On Friday, 13 May 2016 at 10:38:09 UTC, Jonathan M Davis wrote:
Ideally, algorithms would be Unicode aware as appropriate, but the default would be to operate on code units with wrappers to handle decoding by code point or grapheme. Then it's easy to write fast code while still allowing for full correctness. Granted, it's not necessarily easy to get correct code that way, but anyone who wants fully correctness without caring about efficiency can just use ranges of graphemes. Ranges of code points are rare regardless.
char[], wchar[] etc. can simply be made non-ranges, so that the user has to choose between .byCodePoint, .byCodeUnit (or .representation as it already exists), .byGrapheme, or even higher-level units like .byLine or .byWord. Ranges of char, wchar however stay as they are today. That way it's harder to accidentally get it wrong.
Based on what I've seen in previous conversations on auto-decoding over the past few years (be it in the newsgroup, on github, or at dconf), most of the core devs think that auto-decoding was a major blunder that we continue to pay for.
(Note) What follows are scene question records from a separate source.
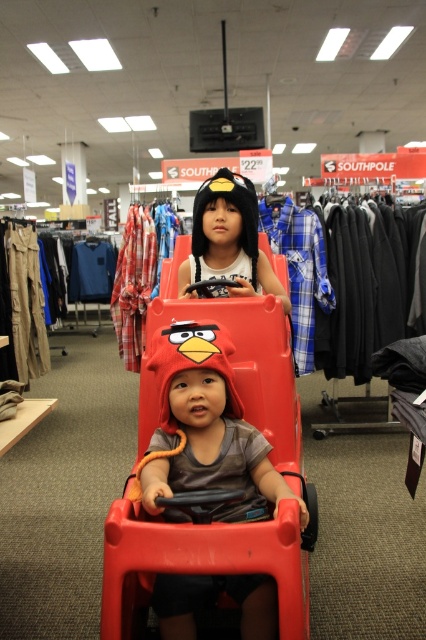
Which is above, matte plastic toy car at center or matte black hat at center?

Positioned higher is matte black hat at center.

Can you confirm if matte plastic toy car at center is smaller than matte black hat at center?

Actually, matte plastic toy car at center might be larger than matte black hat at center.

Describe the element at coordinates (213, 464) in the screenshot. I see `matte plastic toy car at center` at that location.

Identify the location of matte plastic toy car at center. This screenshot has height=640, width=426. (213, 464).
But unfortunately, even if we all agree that it was a huge mistake and want to fix it, the question remains of how to do that without breaking tons of code - though since AFAIK, Andrei is still in favor of auto-decoding, we'd have a hard time going forward with plans to get rid of it even if we had come up with a good way of doing so. But I would love it if we could get rid of auto-decoding and clean up string handling in D.
There is a simple deprecation path that's already been suggested. `isInputRange` and friends can output a helpful deprecation warning when they're called with a range that currently triggers auto-decoding.